◆ Recorded data

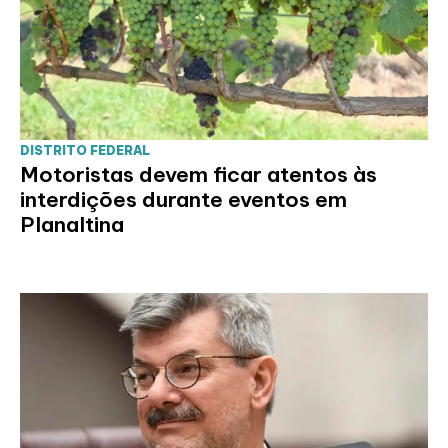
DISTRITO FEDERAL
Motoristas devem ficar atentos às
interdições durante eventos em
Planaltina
...
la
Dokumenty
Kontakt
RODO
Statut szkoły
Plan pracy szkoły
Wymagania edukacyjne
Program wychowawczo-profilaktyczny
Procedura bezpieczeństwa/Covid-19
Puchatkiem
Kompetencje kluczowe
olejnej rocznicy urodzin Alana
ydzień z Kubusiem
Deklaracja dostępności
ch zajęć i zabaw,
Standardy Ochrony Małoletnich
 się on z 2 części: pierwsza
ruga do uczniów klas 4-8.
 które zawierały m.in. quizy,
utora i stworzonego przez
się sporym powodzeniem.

◆ Job item
Find the line with "ruga do uczniów klas 4-8." in the entries above. Retype it and each line after it, exactly, through the line with "się sporym powodzeniem.", and stop there.

◆ Solution for this task
ruga do uczniów klas 4-8.
 które zawierały m.in. quizy,
utora i stworzonego przez
się sporym powodzeniem.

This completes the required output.